Now it was Steph's turn to laugh. "My sanity remains to be determined."
Mansfield stubbed her cigarette out. She reached out to scratch Renard's head, but he drew back. "If you've seen what I think you've seen, the problem might be that you're too sane."
Penny patted Steph on the shoulder. I think we should go to the gas station as quickly as possible, she signed. The call sounded urgent.
Shall I tell the sheriff? I think she's keeping things close to the vest, but I don't think she's out to get us or anything, Steph signed back.
Penny looked Mansfield up and down, and screwed her face up thoughtfully, immediately nullifying any benefit to communicating in a language the sheriff didn't understand.
Don't tell her about the box, Penny said. I don't know how to open it, but I want whatever is in there to be between ourselves.
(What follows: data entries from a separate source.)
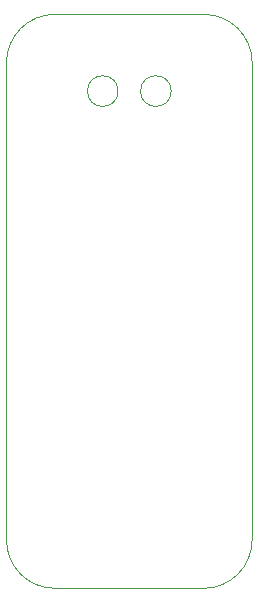
<source format=gm1>
G04 #@! TF.GenerationSoftware,KiCad,Pcbnew,(5.1.8)-1*
G04 #@! TF.CreationDate,2023-08-31T22:35:53+02:00*
G04 #@! TF.ProjectId,RC Exhaust System,52432045-7868-4617-9573-742053797374,rev?*
G04 #@! TF.SameCoordinates,Original*
G04 #@! TF.FileFunction,Profile,NP*
%FSLAX46Y46*%
G04 Gerber Fmt 4.6, Leading zero omitted, Abs format (unit mm)*
G04 Created by KiCad (PCBNEW (5.1.8)-1) date 2023-08-31 22:35:53*
%MOMM*%
%LPD*%
G01*
G04 APERTURE LIST*
G04 #@! TA.AperFunction,Profile*
%ADD10C,0.050000*%
G04 #@! TD*
G04 APERTURE END LIST*
D10*
X86995000Y-73896000D02*
G75*
G02*
X91095000Y-77996000I0J-4100000D01*
G01*
X70292000Y-77996000D02*
G75*
G02*
X74392000Y-73896000I4100000J0D01*
G01*
X86995000Y-73896000D02*
X74392000Y-73896000D01*
X91095000Y-77996000D02*
X91092000Y-118396000D01*
X91092000Y-118396000D02*
G75*
G02*
X86992000Y-122496000I-4100000J0D01*
G01*
X74392000Y-122496000D02*
G75*
G02*
X70292000Y-118396000I0J4100000D01*
G01*
X70292000Y-118396000D02*
X70292000Y-77996000D01*
X84242000Y-80396000D02*
G75*
G03*
X84242000Y-80396000I-1300000J0D01*
G01*
X79742000Y-80396000D02*
G75*
G03*
X79742000Y-80396000I-1300000J0D01*
G01*
X80692000Y-122496000D02*
X86992000Y-122496000D01*
X80692000Y-122496000D02*
X74392000Y-122496000D01*
M02*

</source>
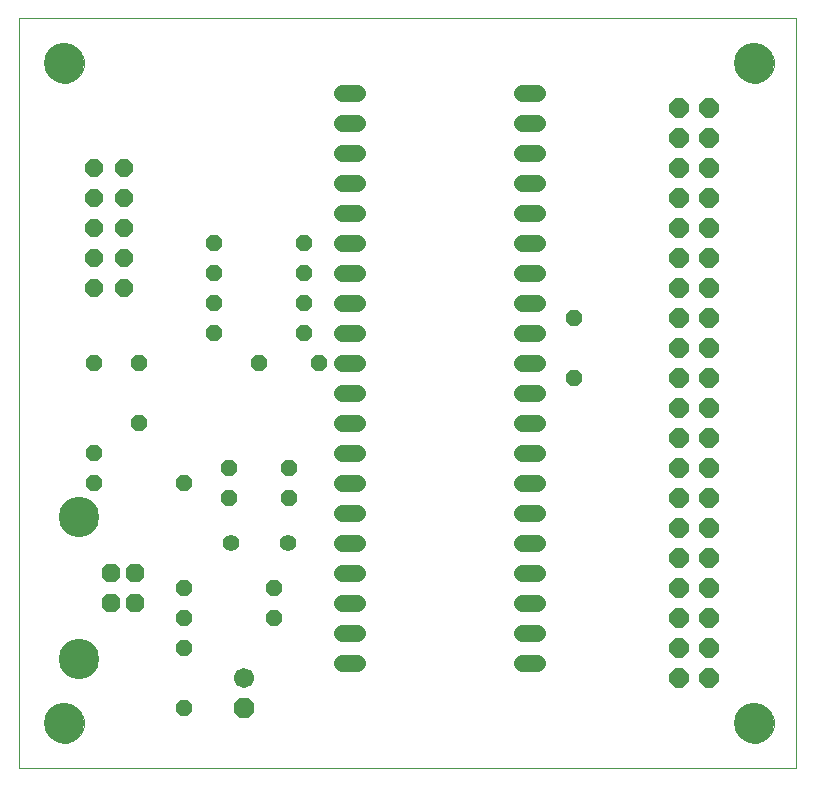
<source format=gts>
G75*
G70*
%OFA0B0*%
%FSLAX24Y24*%
%IPPOS*%
%LPD*%
%AMOC8*
5,1,8,0,0,1.08239X$1,22.5*
%
%ADD10C,0.0000*%
%ADD11C,0.0560*%
%ADD12OC8,0.0600*%
%ADD13OC8,0.0614*%
%ADD14C,0.1346*%
%ADD15OC8,0.0640*%
%ADD16OC8,0.0560*%
%ADD17OC8,0.0670*%
%ADD18C,0.0670*%
%ADD19C,0.0560*%
%ADD20C,0.1340*%
D10*
X002146Y000347D02*
X002146Y025343D01*
X028016Y025343D01*
X028016Y000347D01*
X002146Y000347D01*
X002996Y001847D02*
X002998Y001897D01*
X003004Y001947D01*
X003014Y001997D01*
X003027Y002045D01*
X003044Y002093D01*
X003065Y002139D01*
X003089Y002183D01*
X003117Y002225D01*
X003148Y002265D01*
X003182Y002302D01*
X003219Y002337D01*
X003258Y002368D01*
X003299Y002397D01*
X003343Y002422D01*
X003389Y002444D01*
X003436Y002462D01*
X003484Y002476D01*
X003533Y002487D01*
X003583Y002494D01*
X003633Y002497D01*
X003684Y002496D01*
X003734Y002491D01*
X003784Y002482D01*
X003832Y002470D01*
X003880Y002453D01*
X003926Y002433D01*
X003971Y002410D01*
X004014Y002383D01*
X004054Y002353D01*
X004092Y002320D01*
X004127Y002284D01*
X004160Y002245D01*
X004189Y002204D01*
X004215Y002161D01*
X004238Y002116D01*
X004257Y002069D01*
X004272Y002021D01*
X004284Y001972D01*
X004292Y001922D01*
X004296Y001872D01*
X004296Y001822D01*
X004292Y001772D01*
X004284Y001722D01*
X004272Y001673D01*
X004257Y001625D01*
X004238Y001578D01*
X004215Y001533D01*
X004189Y001490D01*
X004160Y001449D01*
X004127Y001410D01*
X004092Y001374D01*
X004054Y001341D01*
X004014Y001311D01*
X003971Y001284D01*
X003926Y001261D01*
X003880Y001241D01*
X003832Y001224D01*
X003784Y001212D01*
X003734Y001203D01*
X003684Y001198D01*
X003633Y001197D01*
X003583Y001200D01*
X003533Y001207D01*
X003484Y001218D01*
X003436Y001232D01*
X003389Y001250D01*
X003343Y001272D01*
X003299Y001297D01*
X003258Y001326D01*
X003219Y001357D01*
X003182Y001392D01*
X003148Y001429D01*
X003117Y001469D01*
X003089Y001511D01*
X003065Y001555D01*
X003044Y001601D01*
X003027Y001649D01*
X003014Y001697D01*
X003004Y001747D01*
X002998Y001797D01*
X002996Y001847D01*
X025996Y001847D02*
X025998Y001897D01*
X026004Y001947D01*
X026014Y001997D01*
X026027Y002045D01*
X026044Y002093D01*
X026065Y002139D01*
X026089Y002183D01*
X026117Y002225D01*
X026148Y002265D01*
X026182Y002302D01*
X026219Y002337D01*
X026258Y002368D01*
X026299Y002397D01*
X026343Y002422D01*
X026389Y002444D01*
X026436Y002462D01*
X026484Y002476D01*
X026533Y002487D01*
X026583Y002494D01*
X026633Y002497D01*
X026684Y002496D01*
X026734Y002491D01*
X026784Y002482D01*
X026832Y002470D01*
X026880Y002453D01*
X026926Y002433D01*
X026971Y002410D01*
X027014Y002383D01*
X027054Y002353D01*
X027092Y002320D01*
X027127Y002284D01*
X027160Y002245D01*
X027189Y002204D01*
X027215Y002161D01*
X027238Y002116D01*
X027257Y002069D01*
X027272Y002021D01*
X027284Y001972D01*
X027292Y001922D01*
X027296Y001872D01*
X027296Y001822D01*
X027292Y001772D01*
X027284Y001722D01*
X027272Y001673D01*
X027257Y001625D01*
X027238Y001578D01*
X027215Y001533D01*
X027189Y001490D01*
X027160Y001449D01*
X027127Y001410D01*
X027092Y001374D01*
X027054Y001341D01*
X027014Y001311D01*
X026971Y001284D01*
X026926Y001261D01*
X026880Y001241D01*
X026832Y001224D01*
X026784Y001212D01*
X026734Y001203D01*
X026684Y001198D01*
X026633Y001197D01*
X026583Y001200D01*
X026533Y001207D01*
X026484Y001218D01*
X026436Y001232D01*
X026389Y001250D01*
X026343Y001272D01*
X026299Y001297D01*
X026258Y001326D01*
X026219Y001357D01*
X026182Y001392D01*
X026148Y001429D01*
X026117Y001469D01*
X026089Y001511D01*
X026065Y001555D01*
X026044Y001601D01*
X026027Y001649D01*
X026014Y001697D01*
X026004Y001747D01*
X025998Y001797D01*
X025996Y001847D01*
X025996Y023847D02*
X025998Y023897D01*
X026004Y023947D01*
X026014Y023997D01*
X026027Y024045D01*
X026044Y024093D01*
X026065Y024139D01*
X026089Y024183D01*
X026117Y024225D01*
X026148Y024265D01*
X026182Y024302D01*
X026219Y024337D01*
X026258Y024368D01*
X026299Y024397D01*
X026343Y024422D01*
X026389Y024444D01*
X026436Y024462D01*
X026484Y024476D01*
X026533Y024487D01*
X026583Y024494D01*
X026633Y024497D01*
X026684Y024496D01*
X026734Y024491D01*
X026784Y024482D01*
X026832Y024470D01*
X026880Y024453D01*
X026926Y024433D01*
X026971Y024410D01*
X027014Y024383D01*
X027054Y024353D01*
X027092Y024320D01*
X027127Y024284D01*
X027160Y024245D01*
X027189Y024204D01*
X027215Y024161D01*
X027238Y024116D01*
X027257Y024069D01*
X027272Y024021D01*
X027284Y023972D01*
X027292Y023922D01*
X027296Y023872D01*
X027296Y023822D01*
X027292Y023772D01*
X027284Y023722D01*
X027272Y023673D01*
X027257Y023625D01*
X027238Y023578D01*
X027215Y023533D01*
X027189Y023490D01*
X027160Y023449D01*
X027127Y023410D01*
X027092Y023374D01*
X027054Y023341D01*
X027014Y023311D01*
X026971Y023284D01*
X026926Y023261D01*
X026880Y023241D01*
X026832Y023224D01*
X026784Y023212D01*
X026734Y023203D01*
X026684Y023198D01*
X026633Y023197D01*
X026583Y023200D01*
X026533Y023207D01*
X026484Y023218D01*
X026436Y023232D01*
X026389Y023250D01*
X026343Y023272D01*
X026299Y023297D01*
X026258Y023326D01*
X026219Y023357D01*
X026182Y023392D01*
X026148Y023429D01*
X026117Y023469D01*
X026089Y023511D01*
X026065Y023555D01*
X026044Y023601D01*
X026027Y023649D01*
X026014Y023697D01*
X026004Y023747D01*
X025998Y023797D01*
X025996Y023847D01*
X002996Y023847D02*
X002998Y023897D01*
X003004Y023947D01*
X003014Y023997D01*
X003027Y024045D01*
X003044Y024093D01*
X003065Y024139D01*
X003089Y024183D01*
X003117Y024225D01*
X003148Y024265D01*
X003182Y024302D01*
X003219Y024337D01*
X003258Y024368D01*
X003299Y024397D01*
X003343Y024422D01*
X003389Y024444D01*
X003436Y024462D01*
X003484Y024476D01*
X003533Y024487D01*
X003583Y024494D01*
X003633Y024497D01*
X003684Y024496D01*
X003734Y024491D01*
X003784Y024482D01*
X003832Y024470D01*
X003880Y024453D01*
X003926Y024433D01*
X003971Y024410D01*
X004014Y024383D01*
X004054Y024353D01*
X004092Y024320D01*
X004127Y024284D01*
X004160Y024245D01*
X004189Y024204D01*
X004215Y024161D01*
X004238Y024116D01*
X004257Y024069D01*
X004272Y024021D01*
X004284Y023972D01*
X004292Y023922D01*
X004296Y023872D01*
X004296Y023822D01*
X004292Y023772D01*
X004284Y023722D01*
X004272Y023673D01*
X004257Y023625D01*
X004238Y023578D01*
X004215Y023533D01*
X004189Y023490D01*
X004160Y023449D01*
X004127Y023410D01*
X004092Y023374D01*
X004054Y023341D01*
X004014Y023311D01*
X003971Y023284D01*
X003926Y023261D01*
X003880Y023241D01*
X003832Y023224D01*
X003784Y023212D01*
X003734Y023203D01*
X003684Y023198D01*
X003633Y023197D01*
X003583Y023200D01*
X003533Y023207D01*
X003484Y023218D01*
X003436Y023232D01*
X003389Y023250D01*
X003343Y023272D01*
X003299Y023297D01*
X003258Y023326D01*
X003219Y023357D01*
X003182Y023392D01*
X003148Y023429D01*
X003117Y023469D01*
X003089Y023511D01*
X003065Y023555D01*
X003044Y023601D01*
X003027Y023649D01*
X003014Y023697D01*
X003004Y023747D01*
X002998Y023797D01*
X002996Y023847D01*
D11*
X012886Y022847D02*
X013406Y022847D01*
X013406Y021847D02*
X012886Y021847D01*
X012886Y020847D02*
X013406Y020847D01*
X013406Y019847D02*
X012886Y019847D01*
X012886Y018847D02*
X013406Y018847D01*
X013406Y017847D02*
X012886Y017847D01*
X012886Y016847D02*
X013406Y016847D01*
X013406Y015847D02*
X012886Y015847D01*
X012886Y014847D02*
X013406Y014847D01*
X013406Y013847D02*
X012886Y013847D01*
X012886Y012847D02*
X013406Y012847D01*
X013406Y011847D02*
X012886Y011847D01*
X012886Y010847D02*
X013406Y010847D01*
X013406Y009847D02*
X012886Y009847D01*
X012886Y008847D02*
X013406Y008847D01*
X013406Y007847D02*
X012886Y007847D01*
X012886Y006847D02*
X013406Y006847D01*
X013406Y005847D02*
X012886Y005847D01*
X012886Y004847D02*
X013406Y004847D01*
X013406Y003847D02*
X012886Y003847D01*
X018886Y003847D02*
X019406Y003847D01*
X019406Y004847D02*
X018886Y004847D01*
X018886Y005847D02*
X019406Y005847D01*
X019406Y006847D02*
X018886Y006847D01*
X018886Y007847D02*
X019406Y007847D01*
X019406Y008847D02*
X018886Y008847D01*
X018886Y009847D02*
X019406Y009847D01*
X019406Y010847D02*
X018886Y010847D01*
X018886Y011847D02*
X019406Y011847D01*
X019406Y012847D02*
X018886Y012847D01*
X018886Y013847D02*
X019406Y013847D01*
X019406Y014847D02*
X018886Y014847D01*
X018886Y015847D02*
X019406Y015847D01*
X019406Y016847D02*
X018886Y016847D01*
X018886Y017847D02*
X019406Y017847D01*
X019406Y018847D02*
X018886Y018847D01*
X018886Y019847D02*
X019406Y019847D01*
X019406Y020847D02*
X018886Y020847D01*
X018886Y021847D02*
X019406Y021847D01*
X019406Y022847D02*
X018886Y022847D01*
D12*
X005646Y020347D03*
X005646Y019347D03*
X005646Y018347D03*
X005646Y017347D03*
X005646Y016347D03*
X004646Y016347D03*
X004646Y017347D03*
X004646Y018347D03*
X004646Y019347D03*
X004646Y020347D03*
D13*
X005213Y006839D03*
X006000Y006839D03*
X006000Y005855D03*
X005213Y005855D03*
D14*
X004146Y003977D03*
X004146Y008717D03*
D15*
X024146Y008347D03*
X024146Y007347D03*
X024146Y006347D03*
X024146Y005347D03*
X024146Y004347D03*
X024146Y003347D03*
X025146Y003347D03*
X025146Y004347D03*
X025146Y005347D03*
X025146Y006347D03*
X025146Y007347D03*
X025146Y008347D03*
X025146Y009347D03*
X024146Y009347D03*
X024146Y010347D03*
X025146Y010347D03*
X025146Y011347D03*
X024146Y011347D03*
X024146Y012347D03*
X025146Y012347D03*
X025146Y013347D03*
X024146Y013347D03*
X024146Y014347D03*
X025146Y014347D03*
X025146Y015347D03*
X024146Y015347D03*
X024146Y016347D03*
X025146Y016347D03*
X025146Y017347D03*
X024146Y017347D03*
X024146Y018347D03*
X025146Y018347D03*
X025146Y019347D03*
X025146Y020347D03*
X024146Y020347D03*
X024146Y019347D03*
X024146Y021347D03*
X025146Y021347D03*
X025146Y022347D03*
X024146Y022347D03*
D16*
X020646Y015347D03*
X020646Y013347D03*
X012146Y013847D03*
X011646Y014847D03*
X011646Y015847D03*
X011646Y016847D03*
X011646Y017847D03*
X008646Y017847D03*
X008646Y016847D03*
X008646Y015847D03*
X008646Y014847D03*
X010146Y013847D03*
X009146Y010347D03*
X009146Y009347D03*
X007646Y009847D03*
X006146Y011847D03*
X004646Y010847D03*
X004646Y009847D03*
X007646Y006347D03*
X007646Y005347D03*
X007646Y004347D03*
X007646Y002347D03*
X010646Y005347D03*
X010646Y006347D03*
X011146Y009347D03*
X011146Y010347D03*
X006146Y013847D03*
X004646Y013847D03*
D17*
X009646Y002347D03*
D18*
X009646Y003347D03*
D19*
X009196Y007847D03*
X011096Y007847D03*
D20*
X003646Y001847D03*
X026646Y001847D03*
X026646Y023847D03*
X003646Y023847D03*
M02*

</source>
"Uh, sheriff?" Steph said. "We might have a problem. Penny has a voicemail from the guy who runs the gas station outside town."
"Angus?" Mansfield asked. "He usually takes care of himself."
"Angus?" Steph mouthed.
"I don't know, I didn't name him," Mansfield said. "You mind if we all hear the voicemail?"
Steph turned to Penny, who got the phone out of her bag – it was the usual featureless slab of black glass, except for the jewelled bats glued to the back of the case – and balanced it on the passenger seat where they could all hear.
After a moment of jabbing at the screen, Angus's voice came through the speakers. It was low and he spoke quickly, sometimes drowned out by a thumping sound in the distance.
"Hi, my name is Angus Benoit. You don't really know me – you left your card at my gas station and I looked you up. I don't know what you're doing here, but if it's what I think it is, we've got to speak. Things are going crazy right now, but when they settle down, come by. I'm here all night, and all night tomorrow. I'm not sure what you're doing, but you shouldn't try to do it alone."
The sheriff started speaking, but Penny shushed her with a wave of the hand. Steph almost broke the silence, until she realised that Angus hadn't hung up. She could still hear his breathing. There was another faint thump as he put the phone down without hanging up. He moved, the sound of cloth on cloth, and then his sneakers slapping against the tiled floor.
The thumping rose. It had a lot of parts. Some were fast and irregular, others were slow and rhythmic. The louder they got, the more they carried the reverberation of glass that was about to give way.
Penny waved a hand in the air. This, she signed.
In the distance, Angus cried out.
Then there was the sound of breaking glass.